▶ **WORK TO COMPLETE**
Begin at the line below that has "ring mcp: (124, 98)" and stop after the line that has "pinky tip: (91, 98)". Please restate only those lines, word for word.

[Human keypoint data]
[Start of Attachment]
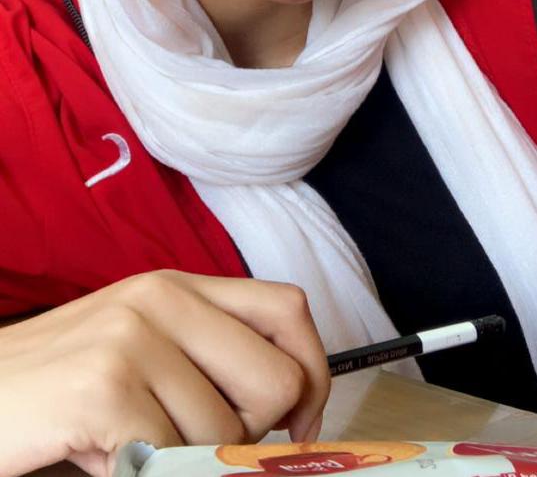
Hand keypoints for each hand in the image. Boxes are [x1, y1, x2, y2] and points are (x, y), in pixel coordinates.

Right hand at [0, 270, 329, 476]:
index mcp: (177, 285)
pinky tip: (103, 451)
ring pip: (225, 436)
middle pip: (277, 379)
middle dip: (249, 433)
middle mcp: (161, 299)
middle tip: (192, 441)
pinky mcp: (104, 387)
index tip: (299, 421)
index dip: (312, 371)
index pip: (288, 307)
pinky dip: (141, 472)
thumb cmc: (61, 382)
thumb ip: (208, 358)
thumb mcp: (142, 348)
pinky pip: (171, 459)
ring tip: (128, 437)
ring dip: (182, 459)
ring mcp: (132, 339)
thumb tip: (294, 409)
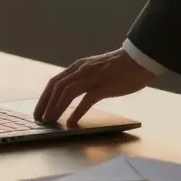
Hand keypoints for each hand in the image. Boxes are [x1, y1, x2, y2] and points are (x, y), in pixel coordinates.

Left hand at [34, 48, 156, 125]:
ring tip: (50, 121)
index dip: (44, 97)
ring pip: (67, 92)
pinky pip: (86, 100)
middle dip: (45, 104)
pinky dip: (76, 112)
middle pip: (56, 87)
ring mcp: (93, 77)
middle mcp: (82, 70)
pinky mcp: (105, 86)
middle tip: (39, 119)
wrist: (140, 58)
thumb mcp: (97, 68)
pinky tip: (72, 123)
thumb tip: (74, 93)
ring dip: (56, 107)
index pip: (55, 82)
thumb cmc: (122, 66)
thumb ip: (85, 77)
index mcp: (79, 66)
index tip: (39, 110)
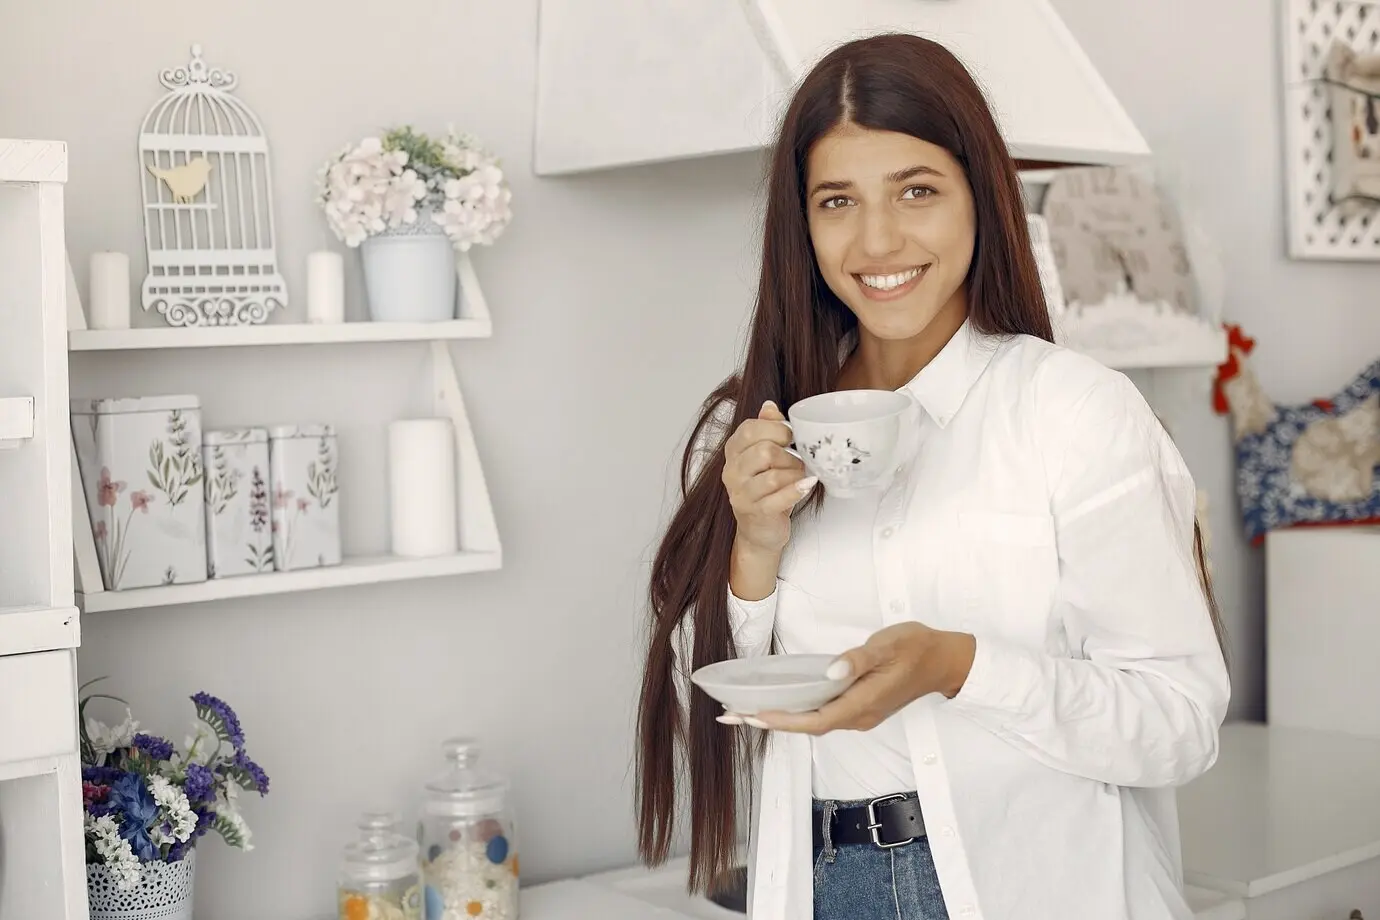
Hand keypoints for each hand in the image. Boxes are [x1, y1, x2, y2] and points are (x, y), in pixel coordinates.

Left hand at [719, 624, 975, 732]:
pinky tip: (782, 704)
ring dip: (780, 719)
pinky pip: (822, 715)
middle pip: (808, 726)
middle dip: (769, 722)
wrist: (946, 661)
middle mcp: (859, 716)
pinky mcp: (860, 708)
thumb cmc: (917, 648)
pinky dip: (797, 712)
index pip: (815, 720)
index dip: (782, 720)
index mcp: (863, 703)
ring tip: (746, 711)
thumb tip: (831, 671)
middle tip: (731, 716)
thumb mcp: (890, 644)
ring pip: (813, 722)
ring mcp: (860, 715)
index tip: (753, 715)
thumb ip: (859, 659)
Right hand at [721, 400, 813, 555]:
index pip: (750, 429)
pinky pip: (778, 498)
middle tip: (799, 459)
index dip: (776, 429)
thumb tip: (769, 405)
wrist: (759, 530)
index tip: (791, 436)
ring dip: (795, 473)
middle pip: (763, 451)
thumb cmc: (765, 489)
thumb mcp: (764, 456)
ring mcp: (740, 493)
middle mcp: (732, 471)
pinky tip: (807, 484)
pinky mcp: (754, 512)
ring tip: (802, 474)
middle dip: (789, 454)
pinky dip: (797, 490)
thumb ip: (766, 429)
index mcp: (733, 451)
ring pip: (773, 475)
[End of Attachment]
[Start of Attachment]
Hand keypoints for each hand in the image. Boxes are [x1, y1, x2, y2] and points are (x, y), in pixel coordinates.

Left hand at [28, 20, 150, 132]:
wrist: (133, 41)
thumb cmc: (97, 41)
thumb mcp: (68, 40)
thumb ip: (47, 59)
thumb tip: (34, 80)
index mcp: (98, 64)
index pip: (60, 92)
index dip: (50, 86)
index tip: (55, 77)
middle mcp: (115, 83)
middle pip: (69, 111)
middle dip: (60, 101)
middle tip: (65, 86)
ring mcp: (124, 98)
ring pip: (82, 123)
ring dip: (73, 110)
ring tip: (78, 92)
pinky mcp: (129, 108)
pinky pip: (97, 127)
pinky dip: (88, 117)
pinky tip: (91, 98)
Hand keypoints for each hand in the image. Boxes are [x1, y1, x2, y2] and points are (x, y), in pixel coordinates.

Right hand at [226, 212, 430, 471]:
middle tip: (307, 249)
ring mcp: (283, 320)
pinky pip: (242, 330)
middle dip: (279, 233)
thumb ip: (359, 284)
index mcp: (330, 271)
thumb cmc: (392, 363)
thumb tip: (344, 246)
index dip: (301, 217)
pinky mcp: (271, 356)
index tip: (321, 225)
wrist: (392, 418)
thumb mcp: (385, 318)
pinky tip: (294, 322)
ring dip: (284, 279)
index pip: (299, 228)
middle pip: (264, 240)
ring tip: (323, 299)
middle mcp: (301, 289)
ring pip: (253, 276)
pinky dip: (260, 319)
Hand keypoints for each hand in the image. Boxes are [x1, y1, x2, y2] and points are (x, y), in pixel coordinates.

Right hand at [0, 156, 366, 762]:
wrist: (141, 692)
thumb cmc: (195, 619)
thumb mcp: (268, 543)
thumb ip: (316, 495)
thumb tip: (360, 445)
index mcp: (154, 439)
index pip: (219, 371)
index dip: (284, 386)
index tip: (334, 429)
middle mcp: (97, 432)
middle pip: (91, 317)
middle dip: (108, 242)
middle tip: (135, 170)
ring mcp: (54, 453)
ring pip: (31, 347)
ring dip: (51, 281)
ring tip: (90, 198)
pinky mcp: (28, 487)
[End of Attachment]
▶ **ANSWER BELOW**
ring mcp: (124, 98)
ring pip: (82, 123)
ring dip: (73, 110)
ring tip: (78, 92)
pinky mcp: (129, 108)
pinky pip: (97, 127)
pinky dip: (88, 117)
pinky tip: (91, 98)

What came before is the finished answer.